Ad un tratto è stato come sentirsi in quelle scene dei film in cui ci sei tu, solo al centro di una stazione e tutto ruota intorno “senza mezzi termini”. Questa la sensazione al primo ascolto del brano d’esordio dal titolo “Termini”, del nuovo progetto musicale tutto made in sud del panorama indie-pop italiano, La Stazione.
INTERVISTANDO LA STAZIONE
Il vostro “ottimismo osceno” vi ha spinto ha mettervi in gioco e per citarvi sperare “in un ultimo treno”. L’essere giovani ragazzi del sud, quasi costretti a lasciare la propria terra per realizzare i propri sogni ha dato voce hai vostri testi e quindi al vostro
progetto?
Più che ottimismo, il nostro progetto è partito dall’esigenza di dare un pubblico più ampio possibile alla musica che nasceva dalle nostre esigenze comunicative. Avevamo queste canzoni e volevamo che chiunque potesse ascoltarle. Sicuramente l’essere tutti e tre fuorisede ha influito sulla nostra musica e sull’immaginario che abbiamo messo su. Lasciare casa per trovare realizzazione, dal punto di vista musicale e universitario, ha sicuramente contribuito all’idea di stazioni, partenze e arrivi ed è per forza di cose entrato a far parte del nostro progetto.
Curiosità: il riferimento tra il nome della band ed il luogo fisico della stazione Termini di Roma è pura coincidenza?
Il nome “La Stazione” è arrivato molto prima che partorissimo l’idea di scrivere una canzone chiamata “Termini”. A un certo punto il pensiero di comporre un pezzo e chiamarlo “Termini” continuava a ronzarci in testa e col tempo è spuntato fuori un ritornello e poi il resto del testo ed è nata così. Abbiamo scelto proprio Termini perché è un punto di snodo cruciale della città e, da gente che prende treni diverse volte l’anno, anche delle nostre vite. In più sapevamo di poter giocare con l’ambiguità della parola per la scrittura del brano. Non escludiamo comunque di poterci dedicare a qualche altra stazione ferroviaria in futuro, chissà.

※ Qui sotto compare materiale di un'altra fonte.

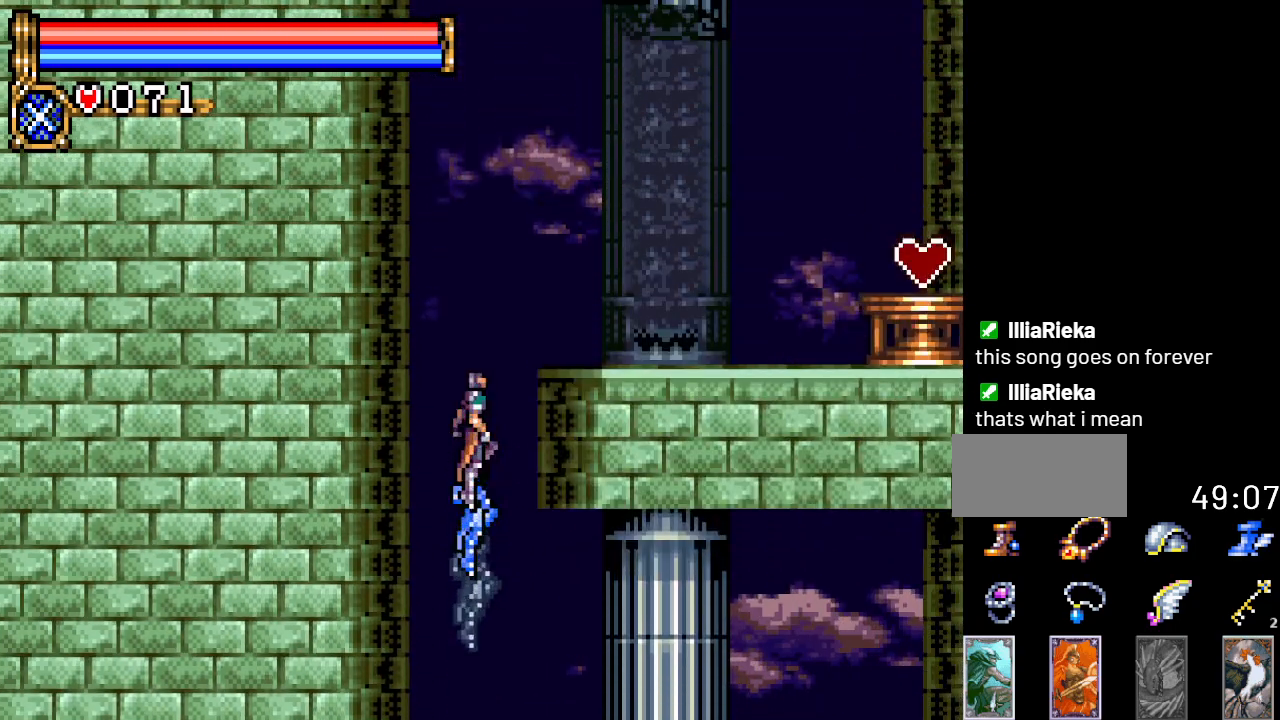
{"buttons": ["DPAD_RIGHT"], "events": [[117, "DPAD_RIGHT", "down"], [150, "DPAD_UP", "up"]]}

Il tema della partenza, degli incontri, della distanza, del perdersi e del ritrovarsi è il cuore di “Termini”. È un viaggio attraverso l’Italia e attraverso se stessi?
“Termini” è sicuramente un itinerario geografico, un viaggio da Nord a Sud di due persone che sentono l’esigenza di rincontrarsi ma non riescono a farlo. Col pretesto di spostarsi da Torino alla Calabria abbiamo provato a descrivere gli stadi di questa relazione, scanditi dalle stazioni che si lasciavano alle spalle. Quindi al viaggio fisico si aggiunge quello mentale e sentimentale di due persone legate l’un l’altra ma separate, fisicamente e non. Con queste
premesse, i temi della partenza, dell’addio, del ricongiungimento e della separazione sono venuti su da soli.
I giochi di parole sono i protagonisti indiscussi dei vostri testi. Le parole secondo voi hanno il potere di esprimere la vera essenza dei sentimenti di una persona, per accettarsi così come si è? Il modo in cui è scritto il titolo di “Un po(‘)vero me” è un esempio.
Innanzitutto, ci fa piacere che questa cosa esca fuori perché mettiamo molta attenzione nella scrittura dei testi ed è una parte fondamentale delle nostre canzoni. Avendo fatto il Classico, siamo in un certo senso stati educati all’importanza della parola. Silente ne “I doni della morte” diceva che le parole sono la nostra massima e inesauribile fonte di magia, e noi ci crediamo molto. Sebbene il divario fra ciò che si sente dentro e quello che si riesce a esprimere sia quasi sempre incolmabile, solo con le parole si può provare a sorvolare il dirupo. Crediamo che la generazione di artisti a cui apparteniamo sia caratterizzata da uno stile comunicativo molto schietto e diretto che rende a pieno la comunicazione. Poi a noi piacciono parecchio i giochi di parole, come per “Un po(‘)vero me”, che è una cosa che ci viene dai nostri ascolti rap e dall’hip hop.
Il mix di film del video di “Minori di zero” da paura! Ogni scena è un pezzo di testo del brano e addirittura di base musicale, da cosa è nata l’idea? Curiosa la scena del funerale alla fine del pezzo!
L’idea per il video di “Minori di zero” è merito di Mario Vitale, che collabora con noi e ha curato la regia del video, e appena ce l’ha proposta ci è subito piaciuta. Ci divertiva pensare a come frammenti di vecchi film potessero intrecciarsi alla nostra musica e il risultato finale ci ha colpito fin dall’inizio.
Vi sentite più “innamorati nel vostro lato migliore” o “intrappolati nel vostro lato peggiore”?
Non è possibile per noi stabilire quale delle due cose sia più presente perché per come è stata scritta quella frase, l’una e l’altra coesistono in equilibrio. Quel che è certo che l’essere intrappolati nel nostro lato peggiore non ci lascia vivere serenamente l’essere innamorati del nostro lato migliore.
Il prossimo 13 dicembre inizierà il vostro “Binario Zero Tour”, per citarvi, siete pronti a “guardare verso un’altra direzione”?
Non vediamo l’ora che inizi il tour! Stiamo preparando un live che possa divertire chi ci viene a vedere così come ci divertiamo noi a suonare le nostre canzoni. Siamo pronti a portare la nostra musica in giro e abbiamo un po’ di sorprese per chi sarà presente al concerto.